### Your assignment
Please return every line of the material verbatim and skip any images.

### Exercise inputs
-----
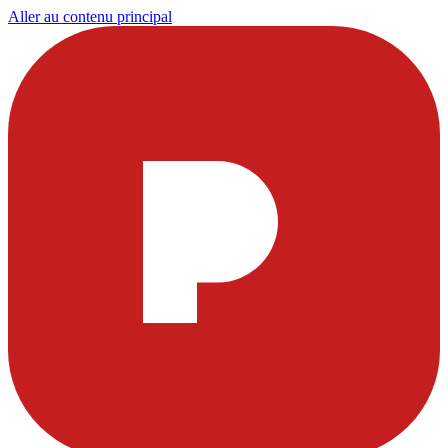
Aller au contenu principal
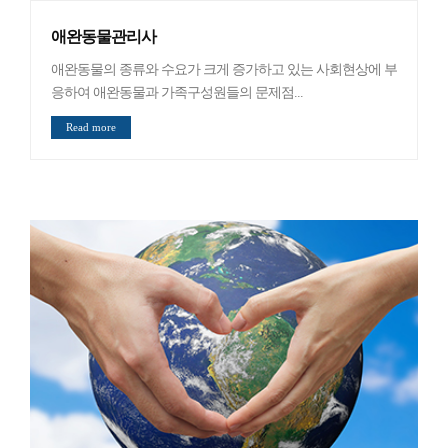
애완동물관리사
애완동물의 종류와 수요가 크게 증가하고 있는 사회현상에 부
응하여 애완동물과 가족구성원들의 문제점...
Read more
-----
### The completed task
Aller au contenu principal
애완동물관리사
애완동물의 종류와 수요가 크게 증가하고 있는 사회현상에 부
응하여 애완동물과 가족구성원들의 문제점...
Read more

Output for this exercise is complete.